Response Length Enforcement

New in 0.36.0

Response length enforcement is now configurable per client with four modes.

Talemate can control response length in two ways: by capping the token budget sent to the API (max_tokens) and by appending human-readable length instructions to the prompt. The Response Length Enforcement setting lets you choose which of these mechanisms to use.

How It Works

Many prompt templates already include response length instructions inline (e.g., "The length of your response must fit within 2 paragraphs"). However, some templates do not.
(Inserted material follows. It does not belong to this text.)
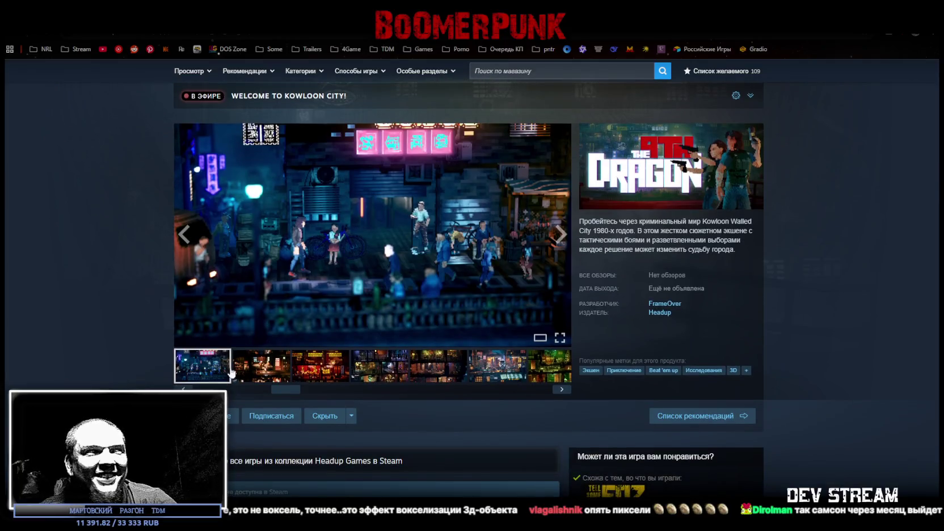
- Wishlist The 9th Dragon on Steam (110 items), go back to EntHub, and open Samson's store page
click(198, 416)
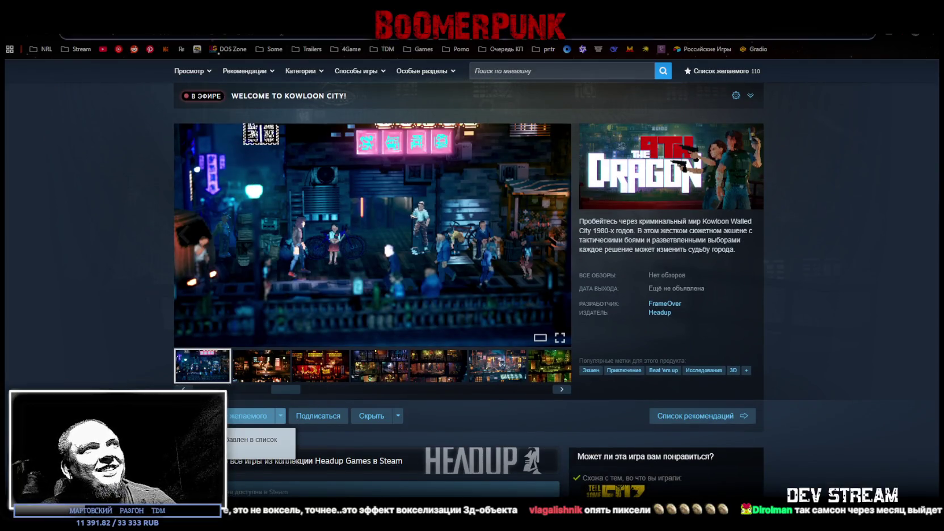
click(312, 35)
When the selected mode includes instructions, Talemate automatically appends a response length instruction as a fallback for those templates, ensuring the model always receives length guidance.
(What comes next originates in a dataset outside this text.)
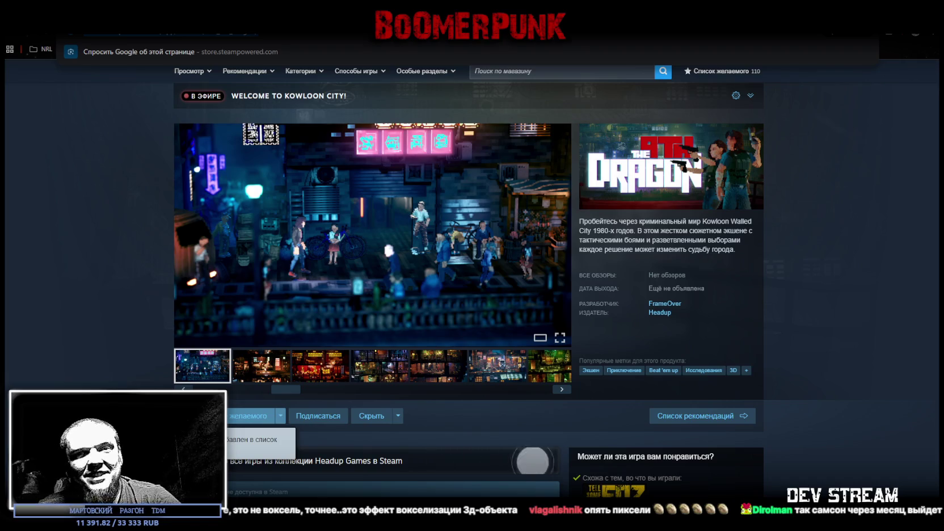
key(Escape)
The instruction is derived from the configured max token count for the current generation:

Token Budget	Instruction
≤ 32	Keep your response short and limited
≤ 64	1 - 3 sentences
≤ 128	1 paragraph
≤ 256	2 paragraphs
≤ 384	3 paragraphs
≤ 512	4 paragraphs
≤ 1024	6 paragraphs
≤ 1536	9 paragraphs
> 1536	Be as detailed and verbose as you need to be

Modes

Mode	Token limit	Instructions	Description
Limit tokens and send instructions	Yes	Yes	The default. Limits the API token budget and appends length instructions to prompts that don't already include them.
Limit tokens	Yes	No	Limits the API token budget but does not append any length instructions.
Send instructions	No	Yes	Appends length instructions but does not limit the API token budget, leaving it up to the API.
Uncapped	No	No	Neither limits tokens nor sends instructions.

Uncapped

Not recommended. Any generation length settings will be ignored when this is selected.

Configuration

The setting is found in the client settings under the General tab.

Open the client settings by clicking on a client in the sidebar
Find the Response Length Enforcement dropdown
Select the desired mode

This setting defaults to Limit tokens and send instructions.